_Goal of the exercise_
Repeat each item below word for word, keeping every line unchanged.

>> Start Data for the task

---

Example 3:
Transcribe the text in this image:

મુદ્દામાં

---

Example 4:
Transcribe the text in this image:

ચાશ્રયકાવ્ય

>> End Data for the task

_Full solution_
---

Example 3:
Transcribe the text in this image:

મુદ્દામાં

---

Example 4:
Transcribe the text in this image:

ચાશ્રયકાવ્ય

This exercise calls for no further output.